Aim of the task
Some of the lines below need repeating. Reproduce exactly those between the lines holding "193.5 92.9 90))" and "Disc series Radial", inclusive.
※
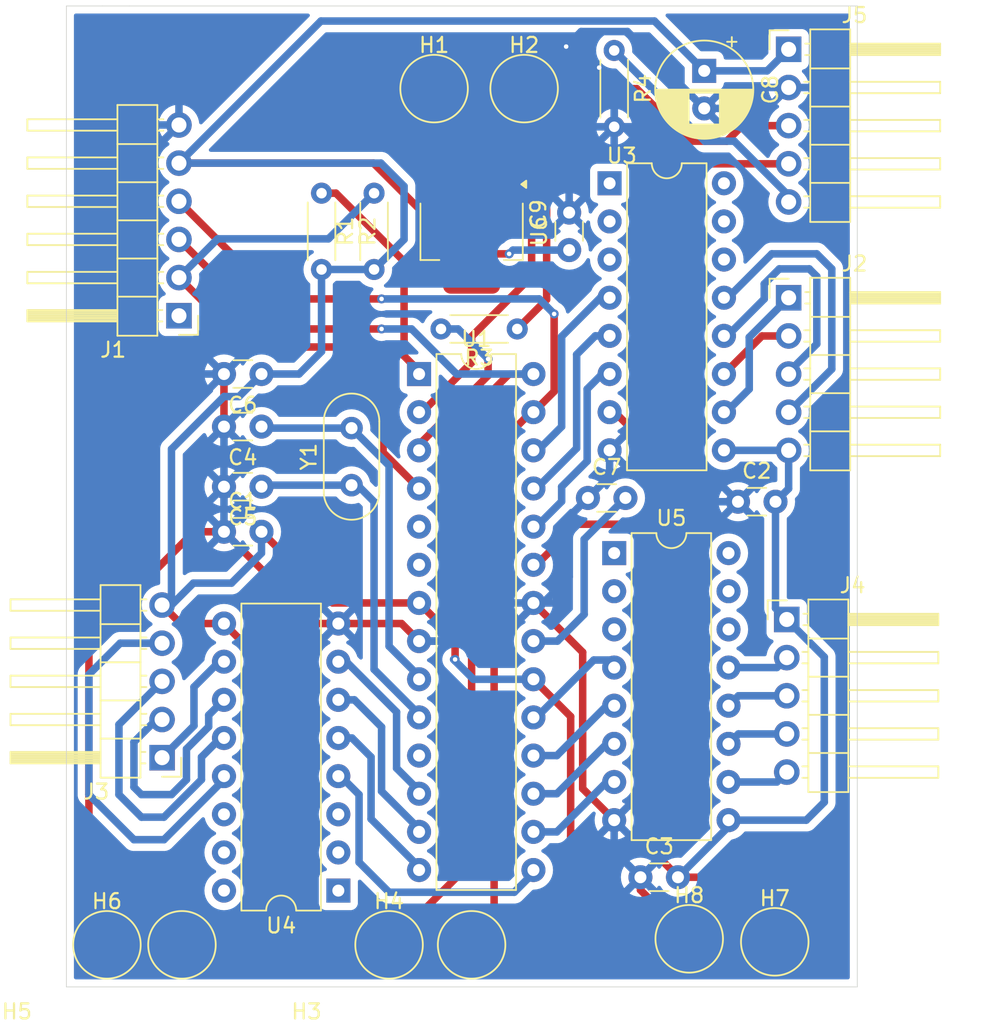
<source format=kicad_pcb>
(kicad_pcb
	(version 20240108)
	(generator "pcbnew")
	(generator_version "8.0")
	(general
		(thickness 1.6)
		(legacy_teardrops no)
	)
	(paper "A4")
	(layers
		(0 "F.Cu" signal)
		(31 "B.Cu" signal)
		(32 "B.Adhes" user "B.Adhesive")
		(33 "F.Adhes" user "F.Adhesive")
		(34 "B.Paste" user)
		(35 "F.Paste" user)
		(36 "B.SilkS" user "B.Silkscreen")
		(37 "F.SilkS" user "F.Silkscreen")
		(38 "B.Mask" user)
		(39 "F.Mask" user)
		(40 "Dwgs.User" user "User.Drawings")
		(41 "Cmts.User" user "User.Comments")
		(42 "Eco1.User" user "User.Eco1")
		(43 "Eco2.User" user "User.Eco2")
		(44 "Edge.Cuts" user)
		(45 "Margin" user)
		(46 "B.CrtYd" user "B.Courtyard")
		(47 "F.CrtYd" user "F.Courtyard")
		(48 "B.Fab" user)
		(49 "F.Fab" user)
		(50 "User.1" user)
		(51 "User.2" user)
		(52 "User.3" user)
		(53 "User.4" user)
		(54 "User.5" user)
		(55 "User.6" user)
		(56 "User.7" user)
		(57 "User.8" user)
		(58 "User.9" user)
	)
	(setup
		(pad_to_mask_clearance 0)
		(allow_soldermask_bridges_in_footprints no)
		(pcbplotparams
			(layerselection 0x00010fc_ffffffff)
			(plot_on_all_layers_selection 0x0000000_00000000)
			(disableapertmacros no)
			(usegerberextensions no)
			(usegerberattributes yes)
			(usegerberadvancedattributes yes)
			(creategerberjobfile yes)
			(dashed_line_dash_ratio 12.000000)
			(dashed_line_gap_ratio 3.000000)
			(svgprecision 4)
			(plotframeref no)
			(viasonmask no)
			(mode 1)
			(useauxorigin no)
			(hpglpennumber 1)
			(hpglpenspeed 20)
			(hpglpendiameter 15.000000)
			(pdf_front_fp_property_popups yes)
			(pdf_back_fp_property_popups yes)
			(dxfpolygonmode yes)
			(dxfimperialunits yes)
			(dxfusepcbnewfont yes)
			(psnegative no)
			(psa4output no)
			(plotreference yes)
			(plotvalue yes)
			(plotfptext yes)
			(plotinvisibletext no)
			(sketchpadsonfab no)
			(subtractmaskfromsilk no)
			(outputformat 1)
			(mirror no)
			(drillshape 1)
			(scaleselection 1)
			(outputdirectory "")
		)
	)
	(net 0 "")
	(net 1 "+5V")
	(net 2 "GND")
	(net 3 "Net-(U1-XTAL1{slash}PB6)")
	(net 4 "Net-(U1-XTAL2{slash}PB7)")
	(net 5 "Net-(U1-AREF)")
	(net 6 "VCC")
	(net 7 "SDA")
	(net 8 "SCL")
	(net 9 "unconnected-(J1-Pin_1-Pad1)")
	(net 10 "INT")
	(net 11 "Net-(J2-Pin_1)")
	(net 12 "Net-(J2-Pin_3)")
	(net 13 "Net-(J2-Pin_4)")
	(net 14 "Net-(J2-Pin_2)")
	(net 15 "Net-(J3-Pin_4)")
	(net 16 "Net-(J3-Pin_1)")
	(net 17 "Net-(J3-Pin_2)")
	(net 18 "Net-(J3-Pin_3)")
	(net 19 "Net-(J4-Pin_3)")
	(net 20 "Net-(J4-Pin_4)")
	(net 21 "Net-(J4-Pin_2)")
	(net 22 "Net-(J4-Pin_5)")
	(net 23 "TX")
	(net 24 "Net-(J5-Pin_4)")
	(net 25 "Net-(J5-Pin_5)")
	(net 26 "Net-(U1-~{RESET}{slash}PC6)")
	(net 27 "RX")
	(net 28 "M1_2B")
	(net 29 "unconnected-(U1-PD3-Pad5)")
	(net 30 "M1_1B")
	(net 31 "unconnected-(U1-PD4-Pad6)")
	(net 32 "M3_4B")
	(net 33 "M1_4B")
	(net 34 "M2_4B")
	(net 35 "M2_1B")
	(net 36 "M2_2B")
	(net 37 "M2_3B")
	(net 38 "unconnected-(U1-PD5-Pad11)")
	(net 39 "M3_3B")
	(net 40 "M3_2B")
	(net 41 "M3_1B")
	(net 42 "M1_3B")
	(net 43 "unconnected-(U3-I3-Pad3)")
	(net 44 "unconnected-(U3-I1-Pad1)")
	(net 45 "unconnected-(U3-O3-Pad14)")
	(net 46 "unconnected-(U3-I2-Pad2)")
	(net 47 "unconnected-(U3-O1-Pad16)")
	(net 48 "unconnected-(U3-O2-Pad15)")
	(net 49 "unconnected-(U4-I1-Pad1)")
	(net 50 "unconnected-(U4-I3-Pad3)")
	(net 51 "unconnected-(U4-O1-Pad16)")
	(net 52 "unconnected-(U4-I2-Pad2)")
	(net 53 "unconnected-(U4-O2-Pad15)")
	(net 54 "unconnected-(U4-O3-Pad14)")
	(net 55 "unconnected-(U5-I2-Pad2)")
	(net 56 "unconnected-(U5-I3-Pad3)")
	(net 57 "unconnected-(U5-I1-Pad1)")
	(net 58 "unconnected-(U5-O2-Pad15)")
	(net 59 "unconnected-(U5-O3-Pad14)")
	(net 60 "unconnected-(U5-O1-Pad16)")
	(footprint "Package_DIP:CERDIP-16_W7.62mm_SideBrazed" (layer "F.Cu") (at 210.695 72.8))
	(footprint "Resistor_THT:R_Axial_DIN0204_L3.6mm_D1.6mm_P5.08mm_Horizontal" (layer "F.Cu") (at 204.54 82.5 180))
	(footprint "Resistor_THT:R_Axial_DIN0204_L3.6mm_D1.6mm_P5.08mm_Horizontal" (layer "F.Cu") (at 211 63.96 -90))
	(footprint "TestPoint:TestPoint_Pad_D4.0mm" (layer "F.Cu") (at 182.2 123.5))
	(footprint "TestPoint:TestPoint_Pad_D4.0mm" (layer "F.Cu") (at 201.5 123.5))
	(footprint "Resistor_THT:R_Axial_DIN0204_L3.6mm_D1.6mm_P5.08mm_Horizontal" (layer "F.Cu") (at 191.5 73.46 -90))
	(footprint "Capacitor_THT:C_Disc_D3.0mm_W1.6mm_P2.50mm" (layer "F.Cu") (at 209.25 93.75))
	(footprint "Capacitor_THT:C_Disc_D3.0mm_W1.6mm_P2.50mm" (layer "F.Cu") (at 187.5 85.5 180))
	(footprint "Capacitor_THT:C_Disc_D3.0mm_W1.6mm_P2.50mm" (layer "F.Cu") (at 185 96))
	(footprint "TestPoint:TestPoint_Pad_D4.0mm" (layer "F.Cu") (at 196 123.5))
	(footprint "TestPoint:TestPoint_Pad_D4.0mm" (layer "F.Cu") (at 216 123.1))
	(footprint "Connector_PinHeader_2.54mm:PinHeader_1x05_P2.54mm_Horizontal" (layer "F.Cu") (at 222.5 101.84))
	(footprint "Package_DIP:CERDIP-16_W7.62mm_SideBrazed" (layer "F.Cu") (at 211 97.42))
	(footprint "TestPoint:TestPoint_Pad_D4.0mm" (layer "F.Cu") (at 199 66.5))
	(footprint "Package_DIP:CERDIP-16_W7.62mm_SideBrazed" (layer "F.Cu") (at 192.62 119.89 180))
	(footprint "Capacitor_THT:C_Disc_D3.0mm_W1.6mm_P2.50mm" (layer "F.Cu") (at 212.75 119))
	(footprint "Capacitor_THT:CP_Radial_D6.3mm_P2.50mm" (layer "F.Cu") (at 217 65.317621 -90))
	(footprint "TestPoint:TestPoint_Pad_D4.0mm" (layer "F.Cu") (at 221.7 123.3))
	(footprint "Crystal:Crystal_HC52-6mm_Vertical" (layer "F.Cu") (at 193.5 92.9 90))
	(footprint "Capacitor_THT:C_Disc_D3.0mm_W1.6mm_P2.50mm" (layer "F.Cu") (at 219.25 94))
	(footprint "Package_DIP:DIP-28_W7.62mm" (layer "F.Cu") (at 198 85.5))
	(footprint "Connector_PinHeader_2.54mm:PinHeader_1x05_P2.54mm_Horizontal" (layer "F.Cu") (at 222.625 63.885))
	(footprint "Resistor_THT:R_Axial_DIN0204_L3.6mm_D1.6mm_P5.08mm_Horizontal" (layer "F.Cu") (at 195 78.54 90))
	(footprint "Connector_PinHeader_2.54mm:PinHeader_1x06_P2.54mm_Horizontal" (layer "F.Cu") (at 182 81.62 180))
	(footprint "Package_TO_SOT_SMD:SOT-223-3_TabPin2" (layer "F.Cu") (at 201.5 76 -90))
	(footprint "Capacitor_THT:C_Disc_D3.0mm_W1.6mm_P2.50mm"
		(layer "F.Cu")
		(uuid "d1e47b7e-8126-4548-b72d-eb46cf9f56db")
		(at 187.5 93 180)
		(descr "C, Disc series, Radial, pin pitch=2.50mm, , diameter*width=3.0*1.6mm^2, Capacitor, http://www.vishay.com/docs/45233/krseries.pdf")
		(tags "C Disc series Radial pin pitch 2.50mm  diameter 3.0mm width 1.6mm Capacitor")
		(property "Reference" "C5"
			(at 1.25 -2.05 180)
			(layer "F.SilkS")
			(uuid "ed05eaec-4d02-4c14-96d3-9c4ffb4b6a56")
			(effects
				(font
					(size 1 1)
					(thickness 0.15)
				)
			)
		)
		(property "Value" "22pF"
			(at 1.25 2.05 180)
			(layer "F.Fab")
			(uuid "e3f1b38c-109b-4f71-b38f-594d405e5b14")
			(effects
				(font
					(size 1 1)
					(thickness 0.15)
				)
			)
		)
		(property "Footprint" "Capacitor_THT:C_Disc_D3.0mm_W1.6mm_P2.50mm"
			(at 0 0 180)
			(unlocked yes)
			(layer "F.Fab")
			(hide yes)
			(uuid "0314f049-f26c-4c29-ab99-22ad6b4c41b7")
			(effects
				(font
					(size 1.27 1.27)
				)
			)
		)
		(property "Datasheet" ""
			(at 0 0 180)
			(unlocked yes)
			(layer "F.Fab")
			(hide yes)
			(uuid "4e1fba44-2c63-4ea6-b383-028554e052e0")
			(effects
				(font
					(size 1.27 1.27)
				)
			)
		)
		(property "Description" "Unpolarized capacitor, small sym
... [239790 chars truncated]
</source>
※
Expected output
	(footprint "Crystal:Crystal_HC52-6mm_Vertical" (layer "F.Cu") (at 193.5 92.9 90))
	(footprint "Capacitor_THT:C_Disc_D3.0mm_W1.6mm_P2.50mm" (layer "F.Cu") (at 219.25 94))
	(footprint "Package_DIP:DIP-28_W7.62mm" (layer "F.Cu") (at 198 85.5))
	(footprint "Connector_PinHeader_2.54mm:PinHeader_1x05_P2.54mm_Horizontal" (layer "F.Cu") (at 222.625 63.885))
	(footprint "Resistor_THT:R_Axial_DIN0204_L3.6mm_D1.6mm_P5.08mm_Horizontal" (layer "F.Cu") (at 195 78.54 90))
	(footprint "Connector_PinHeader_2.54mm:PinHeader_1x06_P2.54mm_Horizontal" (layer "F.Cu") (at 182 81.62 180))
	(footprint "Package_TO_SOT_SMD:SOT-223-3_TabPin2" (layer "F.Cu") (at 201.5 76 -90))
	(footprint "Capacitor_THT:C_Disc_D3.0mm_W1.6mm_P2.50mm"
		(layer "F.Cu")
		(uuid "d1e47b7e-8126-4548-b72d-eb46cf9f56db")
		(at 187.5 93 180)
		(descr "C, Disc series, Radial, pin pitch=2.50mm, , diameter*width=3.0*1.6mm^2, Capacitor, http://www.vishay.com/docs/45233/krseries.pdf")
		(tags "C Disc series Radial pin pitch 2.50mm  diameter 3.0mm width 1.6mm Capacitor")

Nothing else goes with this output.